Par Guillaume Perrault
09/10/2010 |
Le Sénat a adopté vendredi soir le relèvement de l’âge légal de départ à la retraite de 60 à 62 ans par 186 voix contre 153.
L’ancien premier ministre Pierre Mauroy a défendu, en vain, la retraite à 60 ans qu’il avait fait adopter en 1982. Les sénateurs, qui ont également adopté un amendement sur les handicapés, devront discuter lundi du report à 67 ans de la retraite à taux plein.

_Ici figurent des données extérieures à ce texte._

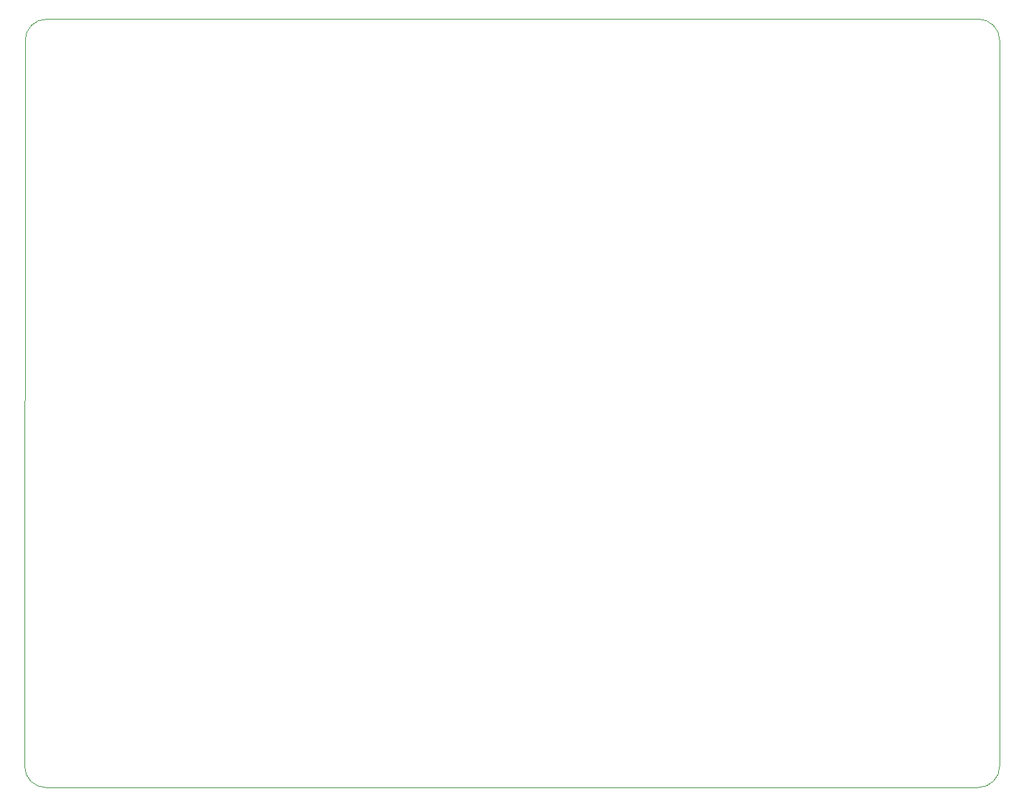
<source format=gbr>
%TF.GenerationSoftware,KiCad,Pcbnew,9.0.6*%
%TF.CreationDate,2026-02-01T22:29:02+01:00*%
%TF.ProjectId,BMS,424d532e-6b69-4636-9164-5f7063625858,rev?*%
%TF.SameCoordinates,Original*%
%TF.FileFunction,Profile,NP*%
%FSLAX46Y46*%
G04 Gerber Fmt 4.6, Leading zero omitted, Abs format (unit mm)*
G04 Created by KiCad (PCBNEW 9.0.6) date 2026-02-01 22:29:02*
%MOMM*%
%LPD*%
G01*
G04 APERTURE LIST*
%TA.AperFunction,Profile*%
%ADD10C,0.050000*%
%TD*%
G04 APERTURE END LIST*
D10*
X17770000Y-66122189D02*
X17699995Y-154107939D01*
X133277811Y-63500000D02*
G75*
G02*
X135899989Y-66083383I31989J-2590000D01*
G01*
X135900000Y-154041242D02*
G75*
G02*
X133279844Y-156699987I-2626600J-31958D01*
G01*
X20322189Y-156699999D02*
G75*
G02*
X17700012Y-154116617I-31989J2589999D01*
G01*
X133280000Y-156699999D02*
X20322189Y-156699999D01*
X133277855Y-63500000D02*
X20360000Y-63500000D01*
X135900000Y-154041242D02*
X135900000Y-66087080D01*
X17770000Y-66122189D02*
G75*
G02*
X20353383Y-63500001I2590000J31999D01*
G01*
M02*

</source>
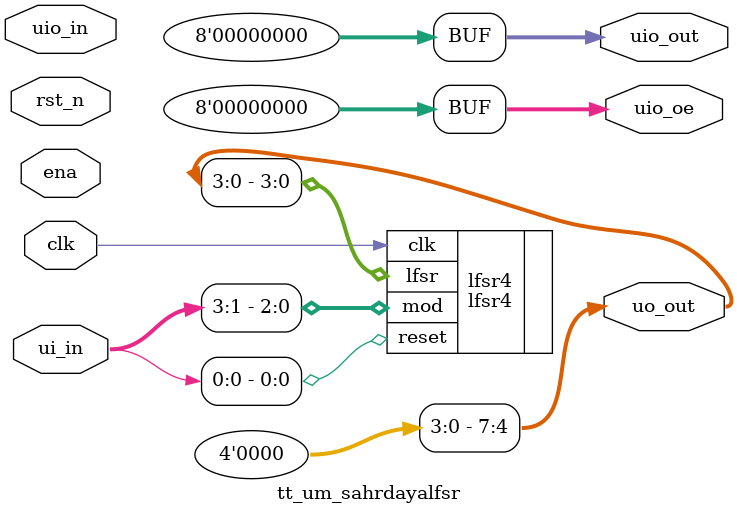
<source format=v>
`default_nettype none

module tt_um_sahrdayalfsr (
     input  wire [7:0] ui_in,    // Dedicated inputs - connected to the input switches
    output wire [7:0] uo_out,   // Dedicated outputs - connected to the 7 segment display
    input  wire [7:0] uio_in,   // IOs: Bidirectional Input path
   output wire [7:0] uio_out,  // IOs: Bidirectional Output path
   output wire [7:0] uio_oe,   // IOs: Bidirectional Enable path (active high: 0=input, 1=output)
    input  wire       ena,      // will go high when the design is enabled
    input  wire       clk,      // clock
    input  wire       rst_n 
);
assign uio_out = 8'h00;
	assign uio_oe  = 8'h00;
     assign uo_out[7:4]=4'b0000;
//lfsr4 uut (
//    .clk(clk),
//    .reset(io_in[0]),
//    .lfsr(io_out[3:0])
//);
lfsr4 lfsr4  (
    .clk(clk),
    .reset(ui_in[0]),
     .mod(ui_in[3:1]),
    .lfsr(uo_out[3:0])
);
endmodule

</source>
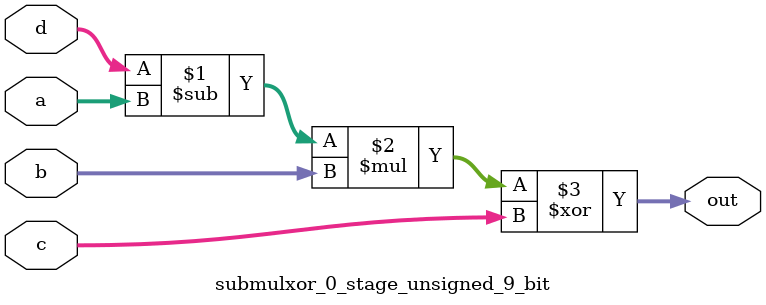
<source format=sv>
(* use_dsp = "yes" *) module submulxor_0_stage_unsigned_9_bit(
	input  [8:0] a,
	input  [8:0] b,
	input  [8:0] c,
	input  [8:0] d,
	output [8:0] out
	);

	assign out = ((d - a) * b) ^ c;
endmodule

</source>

Le Sénat a largement adopté vendredi soir le relèvement de l’âge légal de départ à la retraite de 60 à 62 ans par 186 voix contre 153. Les sénateurs UMP et centristes ont voté pour cette mesure clé du projet de loi sur les retraites, et leurs collègues socialistes et communistes se sont prononcés contre. Le vote conforme, par le Sénat, de cette disposition déjà adoptée par l’Assemblée lui donne un caractère définitif. Il n’est désormais plus possible de la modifier au cours de la procédure parlementaire, sauf à abandonner l’ensemble du projet de loi.
Ce vote à forte portée symbolique intervient alors qu’une nouvelle journée de grève et de manifestations se déroulera mardi. Les orateurs socialistes et communistes avaient multiplié les demandes d’explication de vote. «Si l’on vit plus longtemps, c’est parce qu’on travaille moins !», a tonné Jean Desessard (Verts, Paris). «Je répète que les 62 ans de 2018 pèseront moins lourd biologiquement que les 60 ans de 1982, a rétorqué Éric Woerth. Dans les siècles passés, on était vieux à 45 ou 50 ans», a affirmé le ministre du Travail.
«Droit presque fondamental»
Pierre Mauroy, premier chef du gouvernement de François Mitterrand de 1981 à 1984, a défendu d’une voix calme la retraite à 60 ans qu’il avait lui-même instituée par ordonnances en 1982. «Nous pensons que c’est un droit presque fondamental», a déclaré le sénateur PS du Nord. La loi de 1982 instaurant la retraite à 60 ans, «c’est la loi la plus importante peut-être de la Ve République, celle qu’attendaient les Français», a-t-il lancé. «La liquider en catimini de cette façon, ce n’est pas possible.»
Pour Pierre Mauroy la réforme va pénaliser au premier chef les salariés qui exercent un emploi pénible. «Chacun est confronté à son devoir, Monsieur le premier ministre, lui a répondu Éric Woerth. Nous sommes confrontés à une situation de réalité.»
Amendement sur les handicapés adopté
La Haute Assemblée a ensuite engagé dans la nuit de vendredi à samedi l’examen de l’article 6 du projet de loi qui reporte de 65 à 67 ans l’âge permettant d’obtenir une retraite à taux plein quel que soit le nombre de trimestres cotisés. L’amendement du gouvernement à cet article 6, qui maintient à 65 ans l’âge d’une retraite sans décote pour les parents d’enfants handicapés, a pour sa part été adopté. C’est l’un des deux amendements annoncés jeudi par le gouvernement.
Un sous-amendement du président du groupe Union Centriste Nicolas About, qui élargit cette mesure aux parents d’un majeur handicapé dont ils s’occupent à domicile, a également été voté.
«Le nombre de bénéficiaires sera considérablement écrété», a cependant fait remarquer Isabelle Pasquet (PCF). Il s’agit «d’une peau de chagrin» a renchéri Guy Fischer (PCF). Bernard Frimat (PS) a jugé l’amendement «très insuffisant» regrettant son «manque de générosité». Le PS a cependant voté l’amendement du gouvernement «tout en disant le plus de mal possible» tandis que le groupe communiste s’est abstenu.
A droite, le vote n’a pas fait l’unanimité. Jacqueline Panis (UMP) a jugé l’avancée «insuffisante» et annoncée qu’elle s’abstenait. Alain Millon (UMP) a également exprimé des réserves se disant «inquiet» devant l’amendement du gouvernement.
Un vote lundi sur le report à 67 ans
La séance a ensuite été levée vers 3h15. Un compromis a été trouvé entre le président UMP du Sénat, Gérard Larcher, et l’opposition, qui entendait poursuivre sa guerilla parlementaire contre la réforme. Droite et gauche se sont finalement mises d’accord pour que l’article 6 soit voté lundi après-midi.
Le groupe PS s’est félicité que «le vote sur le coeur du texte devra attendre la semaine prochaine». «Le président de la République avait fixé le calendrier médiatique dès jeudi matin : des «concessions» annoncées à la dernière minute et adoptées avant le week-end afin d’amoindrir la contestation sociale. Cette stratégie a fait long feu. En effet, les amendements du gouvernement se sont heurtés à une résistance farouche de la gauche», ajoute-t-il.